| TASK INSTRUCTIONS |
In the passage on Raphael's St. George painting:
(a) Which city has St. George as its patron saint?
(b) In what city and around what year did Raphael paint the series of miniatures?
(c) What word is inscribed on the garter the knight wears?

*** PASSAGE PROVIDED ***

The figure of the saint on horseback, with a serpent-shaped dragon at his feet, was imported from Europe thanks to the many representations in the Coptic churches and icons in Egypt. In fact, St. George is the patron saint of Cairo.

 

This is one of the two versions on the subject created by Raphael and it belongs to a series of miniatures that the Urbino artist–one of the greatest artists of the Italian Renaissance –painted in Florence around 1505.

 

For years, it was believed that the third Duke of Urbino, Guidobaldo da Montefeltro, had commissioned the painting from the artist as a gift for King Henry VII of England, as thanks for awarding him the English Order of the Garter, of which St. George is the patron saint.

Indeed, in the painting the knight wears the garter on his calf, which bears the inscription “Honi”, the first word of the order’s motto. Recent studies have shown, however, that the small oil-on-wood painting was a gift for the king’s ambassador and not the king himself.

*** End of PASSAGE PROVIDED ***
*** SOURCE INFORMATION ***

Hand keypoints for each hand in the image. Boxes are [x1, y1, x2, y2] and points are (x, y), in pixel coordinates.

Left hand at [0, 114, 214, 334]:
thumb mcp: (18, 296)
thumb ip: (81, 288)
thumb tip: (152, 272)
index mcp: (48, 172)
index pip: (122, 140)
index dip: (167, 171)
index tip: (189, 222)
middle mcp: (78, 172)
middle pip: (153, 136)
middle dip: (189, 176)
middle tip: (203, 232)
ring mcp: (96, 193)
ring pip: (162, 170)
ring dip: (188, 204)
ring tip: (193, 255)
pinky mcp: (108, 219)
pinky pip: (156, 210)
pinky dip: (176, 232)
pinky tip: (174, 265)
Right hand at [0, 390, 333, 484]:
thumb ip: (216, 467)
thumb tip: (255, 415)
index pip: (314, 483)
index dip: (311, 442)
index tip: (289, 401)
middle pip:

*** End of SOURCE INFORMATION ***
*** SOURCE INFORMATION ***

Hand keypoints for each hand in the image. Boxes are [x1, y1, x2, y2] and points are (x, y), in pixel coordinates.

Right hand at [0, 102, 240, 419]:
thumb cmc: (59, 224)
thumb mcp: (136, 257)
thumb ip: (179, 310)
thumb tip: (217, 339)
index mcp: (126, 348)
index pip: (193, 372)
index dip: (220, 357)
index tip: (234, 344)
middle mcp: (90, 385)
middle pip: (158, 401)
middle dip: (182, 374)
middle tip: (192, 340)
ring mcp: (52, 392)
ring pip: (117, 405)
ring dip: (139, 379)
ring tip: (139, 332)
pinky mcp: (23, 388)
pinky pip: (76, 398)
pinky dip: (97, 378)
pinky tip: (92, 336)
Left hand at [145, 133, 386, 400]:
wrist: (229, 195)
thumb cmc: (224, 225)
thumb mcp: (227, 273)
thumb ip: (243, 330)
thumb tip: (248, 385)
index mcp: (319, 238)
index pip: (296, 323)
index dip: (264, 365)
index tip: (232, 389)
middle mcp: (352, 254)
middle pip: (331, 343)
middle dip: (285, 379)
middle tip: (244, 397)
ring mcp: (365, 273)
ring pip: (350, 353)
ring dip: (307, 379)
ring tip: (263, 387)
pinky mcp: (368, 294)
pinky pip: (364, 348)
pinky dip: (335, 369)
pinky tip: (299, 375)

*** End of SOURCE INFORMATION ***

| COMPLETED TASK |
(a) Cairo
(b) Florence, around 1505
(c) "Honi"